→ Exercise objective: For the entries below, work out how many lines contain the string "Right" and write only the number.

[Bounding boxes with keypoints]
=-=-=-=-=

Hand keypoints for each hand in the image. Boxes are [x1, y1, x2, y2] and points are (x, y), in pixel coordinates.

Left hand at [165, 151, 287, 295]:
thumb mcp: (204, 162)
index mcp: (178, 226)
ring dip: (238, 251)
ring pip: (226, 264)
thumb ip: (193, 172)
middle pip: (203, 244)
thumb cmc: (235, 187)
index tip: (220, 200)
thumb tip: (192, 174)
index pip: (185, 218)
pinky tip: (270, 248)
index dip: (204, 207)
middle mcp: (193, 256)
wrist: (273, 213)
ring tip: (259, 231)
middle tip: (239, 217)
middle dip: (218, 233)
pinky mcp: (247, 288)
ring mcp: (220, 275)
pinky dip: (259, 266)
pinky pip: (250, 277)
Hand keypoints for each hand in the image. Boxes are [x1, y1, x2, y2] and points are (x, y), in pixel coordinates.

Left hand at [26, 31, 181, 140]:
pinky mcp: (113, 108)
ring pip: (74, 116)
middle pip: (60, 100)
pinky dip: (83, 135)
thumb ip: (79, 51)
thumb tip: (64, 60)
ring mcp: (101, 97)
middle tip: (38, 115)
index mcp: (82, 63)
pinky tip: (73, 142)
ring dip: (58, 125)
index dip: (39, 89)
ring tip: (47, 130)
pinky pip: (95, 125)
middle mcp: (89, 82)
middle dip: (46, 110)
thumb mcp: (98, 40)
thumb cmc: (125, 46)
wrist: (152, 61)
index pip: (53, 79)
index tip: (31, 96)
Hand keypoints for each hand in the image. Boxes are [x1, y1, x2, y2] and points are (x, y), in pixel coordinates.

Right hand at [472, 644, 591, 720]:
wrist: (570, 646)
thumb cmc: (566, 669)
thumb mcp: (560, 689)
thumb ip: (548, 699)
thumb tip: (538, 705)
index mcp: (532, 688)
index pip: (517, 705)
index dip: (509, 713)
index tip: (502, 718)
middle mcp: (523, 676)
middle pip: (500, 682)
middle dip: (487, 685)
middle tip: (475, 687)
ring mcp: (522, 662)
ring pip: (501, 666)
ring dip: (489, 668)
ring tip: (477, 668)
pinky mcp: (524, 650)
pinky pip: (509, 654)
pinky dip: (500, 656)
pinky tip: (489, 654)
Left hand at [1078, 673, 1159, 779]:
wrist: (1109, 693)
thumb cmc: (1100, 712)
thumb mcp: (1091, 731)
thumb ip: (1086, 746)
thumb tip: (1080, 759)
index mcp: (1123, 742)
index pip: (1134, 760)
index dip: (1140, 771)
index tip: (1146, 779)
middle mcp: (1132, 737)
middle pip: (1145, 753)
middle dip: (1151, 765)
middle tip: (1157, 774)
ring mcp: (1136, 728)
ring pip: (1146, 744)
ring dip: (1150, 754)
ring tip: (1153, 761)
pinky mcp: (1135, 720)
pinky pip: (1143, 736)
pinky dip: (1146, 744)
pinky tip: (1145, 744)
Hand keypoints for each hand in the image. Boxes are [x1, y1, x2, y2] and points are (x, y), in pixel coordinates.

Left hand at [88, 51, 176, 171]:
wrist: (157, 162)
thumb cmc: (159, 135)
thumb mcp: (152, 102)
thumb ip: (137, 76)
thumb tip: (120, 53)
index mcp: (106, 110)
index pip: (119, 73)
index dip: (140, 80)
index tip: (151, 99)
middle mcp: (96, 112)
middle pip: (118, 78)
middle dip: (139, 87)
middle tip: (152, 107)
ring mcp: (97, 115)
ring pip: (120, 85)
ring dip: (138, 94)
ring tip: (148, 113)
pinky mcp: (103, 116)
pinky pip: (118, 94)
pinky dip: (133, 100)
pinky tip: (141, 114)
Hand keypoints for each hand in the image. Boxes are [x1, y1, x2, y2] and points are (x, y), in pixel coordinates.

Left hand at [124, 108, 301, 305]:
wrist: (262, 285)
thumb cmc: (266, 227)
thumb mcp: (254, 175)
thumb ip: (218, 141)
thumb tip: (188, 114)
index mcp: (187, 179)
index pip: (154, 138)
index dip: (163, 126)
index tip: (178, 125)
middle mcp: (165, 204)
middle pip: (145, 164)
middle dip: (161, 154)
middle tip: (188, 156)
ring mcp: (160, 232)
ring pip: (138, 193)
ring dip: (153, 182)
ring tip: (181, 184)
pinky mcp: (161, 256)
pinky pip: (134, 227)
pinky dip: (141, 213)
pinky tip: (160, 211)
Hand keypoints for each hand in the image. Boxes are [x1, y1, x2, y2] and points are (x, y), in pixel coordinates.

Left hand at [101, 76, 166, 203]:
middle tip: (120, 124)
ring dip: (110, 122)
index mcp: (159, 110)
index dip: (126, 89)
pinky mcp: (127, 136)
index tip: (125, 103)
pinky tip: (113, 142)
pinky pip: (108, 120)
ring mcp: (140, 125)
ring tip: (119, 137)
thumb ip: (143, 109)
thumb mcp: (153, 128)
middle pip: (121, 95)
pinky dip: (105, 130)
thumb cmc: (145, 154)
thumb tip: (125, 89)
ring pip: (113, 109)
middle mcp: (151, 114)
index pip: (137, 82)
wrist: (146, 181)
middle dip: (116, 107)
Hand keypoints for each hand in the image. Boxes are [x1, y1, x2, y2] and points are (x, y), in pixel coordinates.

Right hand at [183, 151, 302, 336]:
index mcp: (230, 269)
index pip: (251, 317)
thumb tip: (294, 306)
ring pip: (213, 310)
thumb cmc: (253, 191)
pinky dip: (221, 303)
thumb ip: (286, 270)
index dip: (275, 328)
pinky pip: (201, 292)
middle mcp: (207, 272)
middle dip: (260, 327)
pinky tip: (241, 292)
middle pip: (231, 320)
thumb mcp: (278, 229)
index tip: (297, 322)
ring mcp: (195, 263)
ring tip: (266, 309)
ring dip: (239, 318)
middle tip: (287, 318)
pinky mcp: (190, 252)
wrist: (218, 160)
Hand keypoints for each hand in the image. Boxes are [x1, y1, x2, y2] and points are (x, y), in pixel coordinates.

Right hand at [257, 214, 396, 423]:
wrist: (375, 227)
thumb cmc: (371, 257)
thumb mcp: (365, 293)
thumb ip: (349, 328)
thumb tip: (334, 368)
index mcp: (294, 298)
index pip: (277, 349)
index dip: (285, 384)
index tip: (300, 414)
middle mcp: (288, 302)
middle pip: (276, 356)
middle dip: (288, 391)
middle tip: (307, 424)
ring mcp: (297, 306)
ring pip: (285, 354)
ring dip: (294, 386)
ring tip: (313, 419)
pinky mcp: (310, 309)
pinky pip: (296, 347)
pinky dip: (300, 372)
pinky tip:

=-=-=-=-=

→ Exercise response: 3